• WHAT THIS TASK INVOLVES
Reproduce every record exactly as given.

Dataset records

Start of Block

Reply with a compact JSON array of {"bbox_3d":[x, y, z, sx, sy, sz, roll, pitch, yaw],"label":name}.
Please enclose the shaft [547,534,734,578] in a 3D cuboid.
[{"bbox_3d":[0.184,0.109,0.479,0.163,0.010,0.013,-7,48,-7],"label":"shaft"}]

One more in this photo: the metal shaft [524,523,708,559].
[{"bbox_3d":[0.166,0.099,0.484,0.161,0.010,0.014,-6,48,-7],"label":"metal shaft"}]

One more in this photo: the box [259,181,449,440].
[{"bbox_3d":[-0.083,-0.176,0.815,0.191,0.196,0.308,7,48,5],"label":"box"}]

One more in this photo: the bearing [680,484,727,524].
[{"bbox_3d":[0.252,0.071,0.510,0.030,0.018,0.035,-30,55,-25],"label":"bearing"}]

End of Block

• ANSWER SECTION
Reply with a compact JSON array of {"bbox_3d":[x, y, z, sx, sy, sz, roll, pitch, yaw],"label":name}.
Please enclose the shaft [547,534,734,578] in a 3D cuboid.
[{"bbox_3d":[0.184,0.109,0.479,0.163,0.010,0.013,-7,48,-7],"label":"shaft"}]

One more in this photo: the metal shaft [524,523,708,559].
[{"bbox_3d":[0.166,0.099,0.484,0.161,0.010,0.014,-6,48,-7],"label":"metal shaft"}]

One more in this photo: the box [259,181,449,440].
[{"bbox_3d":[-0.083,-0.176,0.815,0.191,0.196,0.308,7,48,5],"label":"box"}]

One more in this photo: the bearing [680,484,727,524].
[{"bbox_3d":[0.252,0.071,0.510,0.030,0.018,0.035,-30,55,-25],"label":"bearing"}]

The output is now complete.